Desert Orchid won the King George VI Chase, over three miles, at Kempton four times, in 1986, 1988, 1989 and 1990, thereby setting a record that has only been surpassed by a more recent superstar of modern times, Kauto Star. In 1988, he also won the Tingle Creek Chase, over two miles, and the Whitbread Gold Cup (now the Bet365 Gold Cup), over three miles and five furlongs, both at Sandown and, in 1990, Irish Grand National at Fairyhouse, again over three miles and five furlongs. He died peacefully in his stable in November 2006 at the age of 27.

Trigger

Foaled in San Diego, California on Independence Day, 1934, and originally named Golden Cloud, Trigger was a horse owned and ridden by ‘King of the Cowboys’, Roy Rodgers. Rogers, born Leonard Skye, starred in 82 Westerns between 1938 and 1951, often alongside George ‘Gabby’ Hayes as his sidekick and his wife, Dale Evans, as his leading lady. A palomino horse – that is, characterised by a golden-coloured and a white mane and coat – Trigger was ridden by Rogers in many of his films and in the Roy Rodgers Show, a television series that ran ran for six seasons between 1951 and 1957.

Although a stallion, Golden Cloud was never bred, but was understudied as ‘Trigger’ by several other palaminos, notably ‘Little Trigger’ and ‘Trigger Jr.’, although the latter only ever appeared in one film, the aptly-title Trigger Jr. in 1950, and was mainly employed for Rogers’ personal appearances around the country.
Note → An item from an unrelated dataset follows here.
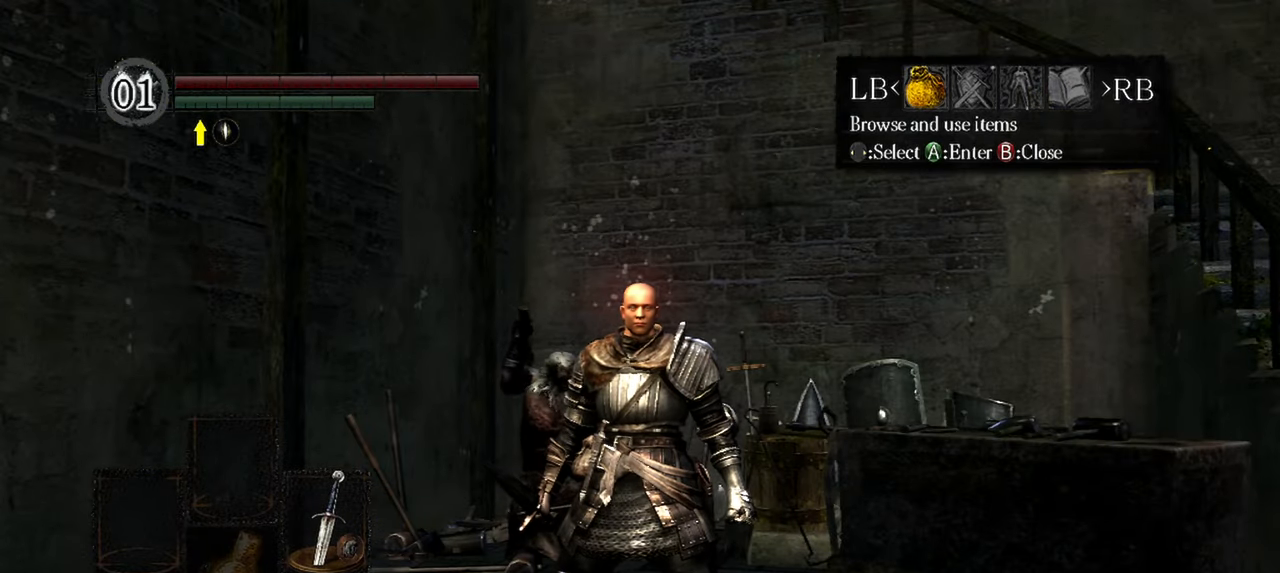
{"buttons": [], "left_stick": "center", "right_stick": "center", "events": []}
Little Trigger, too, was used as a personal appearance horse, but was trained extensively and could perform dozens of tricks, routines and dressage moves; in fact, he doubled for ‘Trigger’ in every one of Rogers’ films after 1940. In his various incarnations, ‘Trigger’ became the most famous horse in the film industry and, in his heyday, appeared in his own comic book series, Roy Rogers’ Trigger, published by Dell.

Golden Cloud died in at Rogers’ ranch in Apple Valley, California in 1965 and his hide was mounted and put on display at the original Roy Rogers-Dale Evans Museum, as was that of Trigger Jr., following his death in 1969. Rogers himself died in 1998, Dale Evans in 2001, and the museum closed its doors for good in 2009. Nowadays, the taxidermied remains of Golden Cloud are on display at the John Wayne: An American Experience in Fort Worth, Texas, as are those of Rogers’ dog, Bullet.